(WASHINGTON) -- Drivers want more fuel-efficient vehicles, with four out of five surveyed in a nationwide poll saying it will be an important factor for their next car purchase. The poll from Consumer Federation of America finds that 85 percent of Americans support federal requirements to increase fuel economy to 35 miles per gallon by 2017.
"In 2009, about four percent of the vehicles available to consumers got over 30 miles per gallon. [In] 2013, that went up to 12 percent," said Jack Gillis, public affairs director for Consumer Federation of America and author of The Car Book.
Car manufacturers have already gotten the memo, though. With the federal deadline for super-fuel efficiency more than a decade away, the report shows newer car models are already up to code.
"Twelve models available this year -- for 2013 -- already meet the 2025 standard of 54.5 MPGs," Gillis says.
Considering the price of gas in recent years, the poll's results -- and automakers' response in their fleets -- should come as no surprise.
Other key findings of the survey include:
- Support extends across the political spectrum, with 77 percent of Republicans, 87 percent of Independents and 92 percent of Democrats saying they support the higher standard.

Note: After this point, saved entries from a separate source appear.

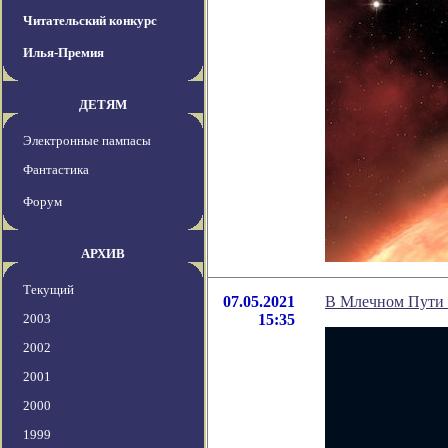
Читательский конкурс
Илья-Премия
ДЕТЯМ
Электронные пампасы
Фантастика
Форум
АРХИВ
Текущий
07.05.2021
В Млечном Пути м
2003
15:35
2002
2001
2000
1999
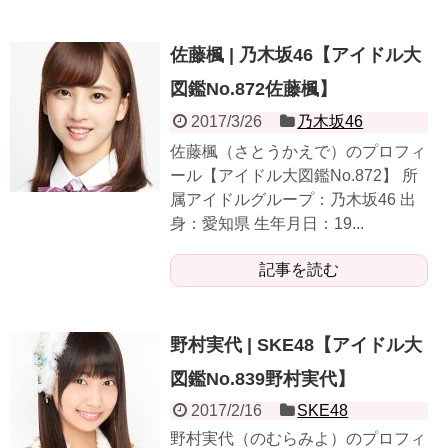
佐藤楓 | 乃木坂46【アイドル大
図鑑No.872佐藤楓】
2017/3/26
乃木坂46
佐藤楓（さとうかえで）のプロフィ
ール【アイドル大図鑑No.872】 所
属アイドルグループ：乃木坂46 出
身：愛知県 生年月日：19...
記事を読む
野村実代 | SKE48【アイドル大
図鑑No.839野村実代】
2017/2/16
SKE48
野村実代（のむらみよ）のプロフィ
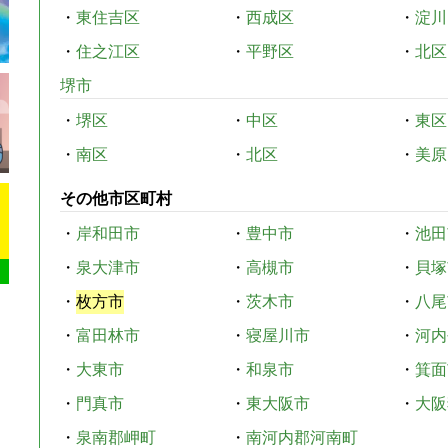
・
東住吉区
・
西成区
・
淀川
・
住之江区
・
平野区
・
北区
堺市
・
堺区
・
中区
・
東区
・
南区
・
北区
・
美原
その他市区町村
・
岸和田市
・
豊中市
・
池田
・
泉大津市
・
高槻市
・
貝塚
・
枚方市
・
茨木市
・
八尾
・
富田林市
・
寝屋川市
・
河内
・
大東市
・
和泉市
・
箕面
・
門真市
・
東大阪市
・
大阪
・
泉南郡岬町
・
南河内郡河南町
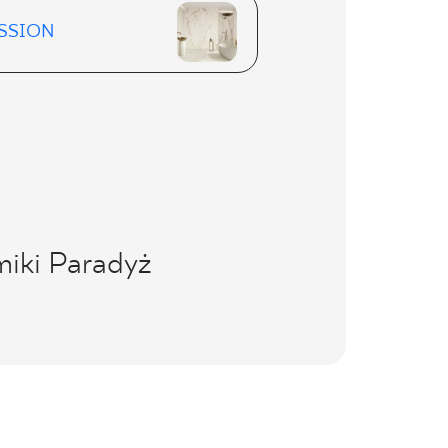
SSION
miki Paradyż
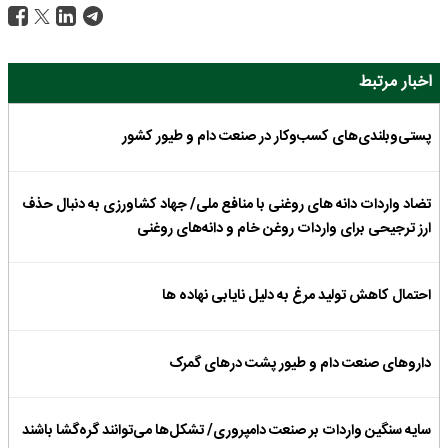
اخبار مرتبط
پستی‌وبلندی‌های کسب‌وکار در صنعت دام و طیور کشور
تضاد واردات دانه های روغنی با منافع ملی/ جهاد کشاورزی به دنبال حذف
ارز ترجیحی برای واردات روغن خام و دانه‌های روغنی
احتمال کاهش تولید مرغ به دلیل نایابی نهاده ها
داروهای صنعت دام و طیور پشت درهای گمرک
سایه سنگین واردات بر صنعت دامپروری/ تشکل‌ها می‌توانند گره‌گشا باشند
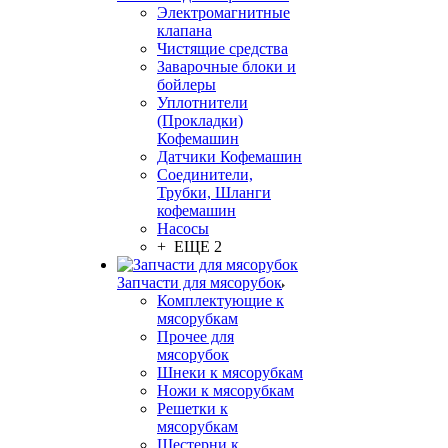
Электромагнитные
клапана
Чистящие средства
Заварочные блоки и
бойлеры
Уплотнители
(Прокладки)
Кофемашин
Датчики Кофемашин
Соединители,
Трубки, Шланги
кофемашин
Насосы
+ ЕЩЕ 2
Запчасти для мясорубок
Комплектующие к
мясорубкам
Прочее для
мясорубок
Шнеки к мясорубкам
Ножи к мясорубкам
Решетки к
мясорубкам
Шестерни к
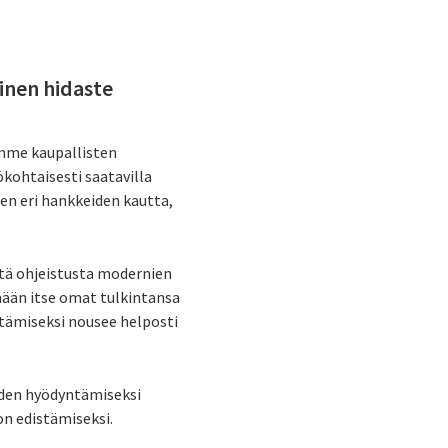
einen hidaste
ämme kaupallisten
ökohtaisesti saatavilla
een eri hankkeiden kautta,
stä ohjeistusta modernien
mään itse omat tulkintansa
ntämiseksi nousee helposti
iden hyödyntämiseksi
on edistämiseksi.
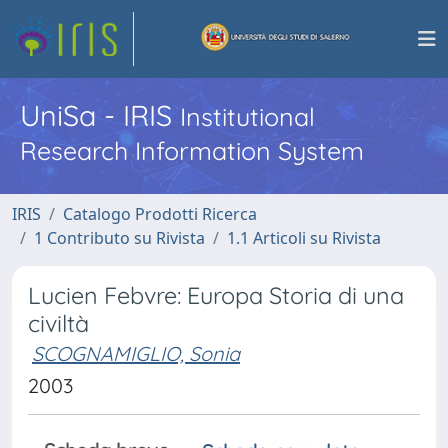
UniSa - IRIS
Institutional
Research Information System
IRIS
Catalogo Prodotti Ricerca
1 Contributo su Rivista
1.1 Articoli su Rivista
Lucien Febvre: Europa Storia di una
civiltà
SCOGNAMIGLIO, Sonia
2003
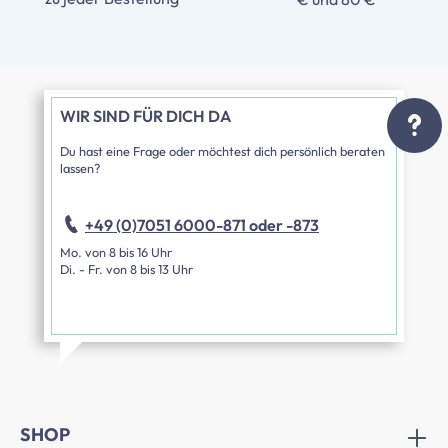
WIR SIND FÜR DICH DA
Du hast eine Frage oder möchtest dich persönlich beraten
lassen?
+49 (0)7051 6000-871 oder -873
Mo. von 8 bis 16 Uhr
Di. - Fr. von 8 bis 13 Uhr
SHOP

- Those who say fuel economy is very important expect to get 12 miles more per gallon from their next vehicle than those who say it is not important.
- Consumers intend to purchase even higher mileage vehicles going forward. Those who indicated that their current gas mileage was 24 mpg and who intend to purchase a vehicle in the future, expect a seven mpg increase, or to get 31 mpg from their next vehicle.
- More than half (57 percent) of respondents who said they intend to purchase a SUV said they want its fuel economy to be at least 25 mpg.